(LISTED ENTRIES):

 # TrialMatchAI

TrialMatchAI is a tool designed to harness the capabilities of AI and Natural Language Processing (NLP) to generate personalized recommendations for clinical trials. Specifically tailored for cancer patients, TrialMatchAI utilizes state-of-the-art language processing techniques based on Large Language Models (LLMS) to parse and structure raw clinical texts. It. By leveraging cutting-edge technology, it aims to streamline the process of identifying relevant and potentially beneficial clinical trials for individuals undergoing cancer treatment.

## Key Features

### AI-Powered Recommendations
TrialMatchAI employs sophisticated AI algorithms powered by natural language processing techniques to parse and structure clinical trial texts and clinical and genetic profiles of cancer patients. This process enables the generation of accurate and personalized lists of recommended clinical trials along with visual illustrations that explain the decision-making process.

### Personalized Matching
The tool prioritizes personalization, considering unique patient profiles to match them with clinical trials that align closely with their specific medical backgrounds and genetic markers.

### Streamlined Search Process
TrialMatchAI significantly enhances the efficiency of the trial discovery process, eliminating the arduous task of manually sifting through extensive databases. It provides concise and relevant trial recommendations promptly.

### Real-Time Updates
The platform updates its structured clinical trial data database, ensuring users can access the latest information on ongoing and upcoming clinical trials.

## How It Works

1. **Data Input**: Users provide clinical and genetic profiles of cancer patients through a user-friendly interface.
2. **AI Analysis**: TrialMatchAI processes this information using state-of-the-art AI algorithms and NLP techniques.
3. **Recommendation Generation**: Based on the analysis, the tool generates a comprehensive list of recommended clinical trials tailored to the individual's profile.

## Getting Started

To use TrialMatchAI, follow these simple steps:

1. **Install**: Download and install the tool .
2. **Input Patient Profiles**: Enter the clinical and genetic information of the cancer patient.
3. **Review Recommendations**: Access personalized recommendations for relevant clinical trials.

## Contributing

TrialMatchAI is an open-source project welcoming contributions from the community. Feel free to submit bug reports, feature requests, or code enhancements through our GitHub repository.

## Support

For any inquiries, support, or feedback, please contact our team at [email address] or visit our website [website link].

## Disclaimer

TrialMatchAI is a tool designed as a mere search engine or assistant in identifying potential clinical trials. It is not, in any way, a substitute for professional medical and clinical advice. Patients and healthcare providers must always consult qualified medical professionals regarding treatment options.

(WHAT YOU NEED TO DO): Go through the records and gather the lines that hold "medical".

(SOLVED PROBLEM):
The tool prioritizes personalization, considering unique patient profiles to match them with clinical trials that align closely with their specific medical backgrounds and genetic markers.
TrialMatchAI is a tool designed as a mere search engine or assistant in identifying potential clinical trials. It is not, in any way, a substitute for professional medical and clinical advice. Patients and healthcare providers must always consult qualified medical professionals regarding treatment options.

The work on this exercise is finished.